Kingscliff Coastguard stands firm on decision
COASTGUARD Kingscliff commander-elect John Purnell is adament his unit won't be joining Marine Rescue NSW which began taking over coastguards in 2009 despite "three years of harassment" as he and his crew had no faith in or respect for the organisation.
Mr Purnell said public safety would not be compromised as they would still attend all marine emergencies in their area and he had been assured by local police that they would be called in when needed.
"We don't have any faith in the reform process," he said.
"We're a very well set up unit; one of the biggest units in NSW and they (Marine Rescue) want it for nothing.
"My members have voted three times that they want to stay with Coastguard. I've got to go with the wishes of my flotilla."
He said his organisation's training and training records were up to date and "in some cases of a higher standard than required by Marine Rescue".
The formation of Marine Rescue NSW sought to incorporate three voluntary marine rescue organisations into one body - Australian Volunteer Coastguard, Royal Volunteer Coastal Patrol and Volunteer Rescue Association.
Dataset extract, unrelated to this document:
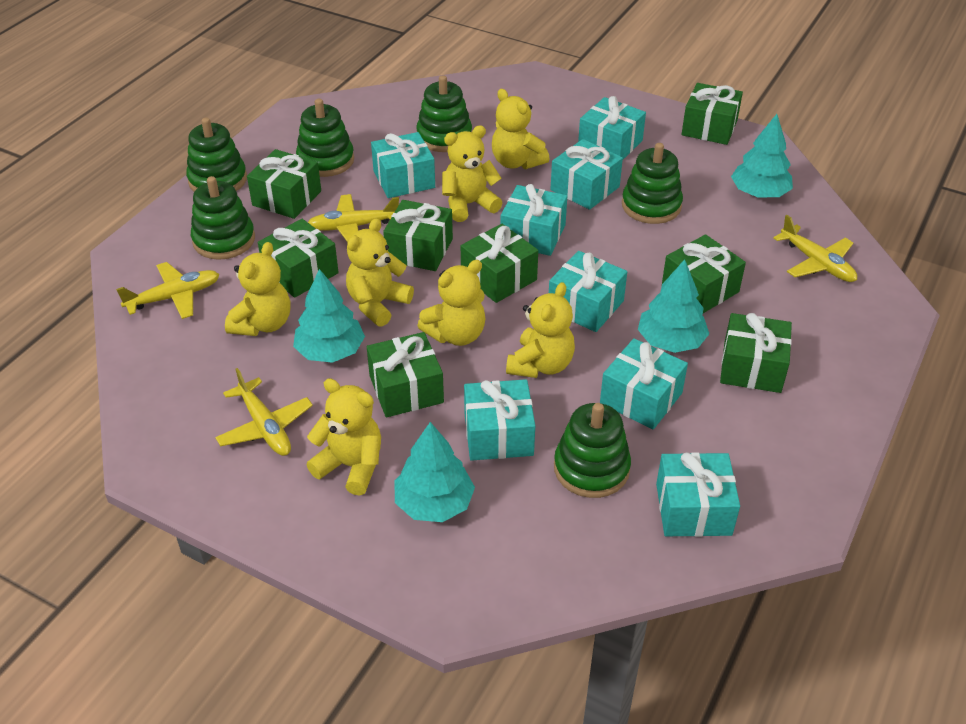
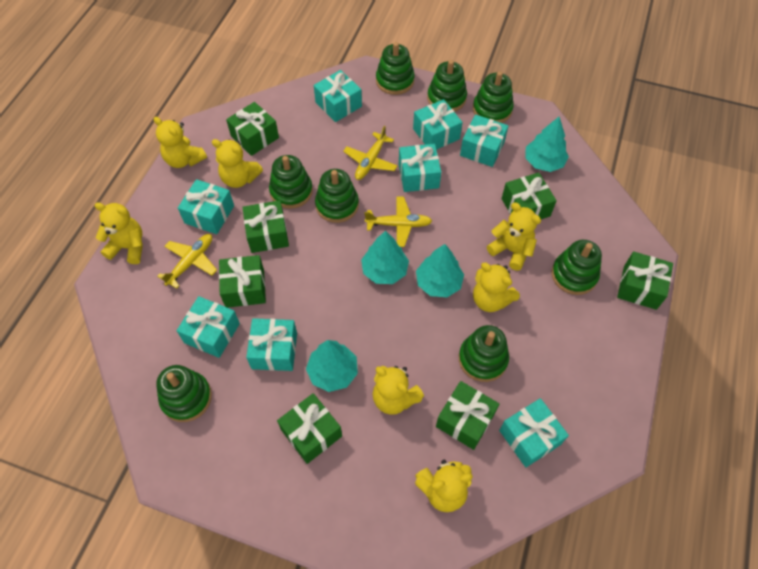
green gift: 8 -> 7
green stacking toy: 6 -> 8
yellow plane: 4 -> 3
Kingscliff is one of four groups who have resisted the move, despite it being a major recommendation of the 2008 Price Report into the volunteer marine rescue movement.
Marine Rescue commissioner Stacey Tannos said they had made numerous attempts to remove the Coastguard's impediments to joining but in the end they had always been rebuffed which he believed was for political reasons.
"They appear to be holding their ground purely for status reasons for the national body and for themselves," Commissioner Tannos said.
He said the reform process was driven by the need to better manage callouts and marine rescues not to usurp the power and independence of rescue groups.
But he said it was an internal dispute that would not impact on public safety.